The project “Pandemic Tail Risk” by Matthijs Breugem, Raffaele Corvino, Roberto Marfè, and Lorenzo Schoenleber selected for funding by Inquire Europe

The project “Pandemic Tail Risk” by Matthijs Breugem (Collegio Carlo Alberto and University of Turin), Raffaele Corvino (University of Turin and CERP), Roberto Marfè (Collegio Carlo Alberto and University of Turin), and Lorenzo Schoenleber (Collegio Carlo Alberto and University of Turin) has been selected for funding by Inquire Europe, the Institute for Quantitative Research in Europe (https://www.inquire-europe.org/). The purpose of Inquire Europe is to provide financial support for academic research projects which have the potential to yield useful insights for the field of investment management.

This project investigates the response of financial markets to the Covid-19 pandemic outbreak. The ongoing Covid-19 crisis highlights the importance of predicting and assessing the severity of a global pandemic.
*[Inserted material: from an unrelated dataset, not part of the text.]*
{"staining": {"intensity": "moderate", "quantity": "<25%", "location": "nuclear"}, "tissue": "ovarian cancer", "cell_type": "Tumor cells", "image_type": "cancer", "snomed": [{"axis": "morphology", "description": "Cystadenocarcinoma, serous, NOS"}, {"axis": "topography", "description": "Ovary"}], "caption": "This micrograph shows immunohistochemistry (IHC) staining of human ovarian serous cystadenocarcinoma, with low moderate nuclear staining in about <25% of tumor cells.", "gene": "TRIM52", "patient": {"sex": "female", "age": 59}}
The authors build timely and forward-looking measures of tail risk, that is the investors’ fear of rare but large negative events. The project documents that financial markets are informative about pandemic risk well in advance of the actual outbreak and market crash. Specifically, while the tail risk of the market index did not respond before the outbreak of February 2020, the tail risk of less pandemic-resilient economic sectors boomed in advance. This result is robust to alternative specifications of tail risk measured from either option or credit default swap contracts.

Timely measurements of pandemic risk could help decision-makers–such as politicians, firm executives, and investors–to take appropriate and timely protective actions. Importantly, measurements of pandemic risk should inform about the economic impact of the pandemic and how does it spread in the economy and affect with different timing and severity several economic players. The authors document that investors anticipated the heterogeneous economic impact of both the pandemic and social distancing provisions across industries.

The project “Pandemic Tail Risk” benefited from an internal seed grant of Collegio Carlo Alberto for Covid-19 related works.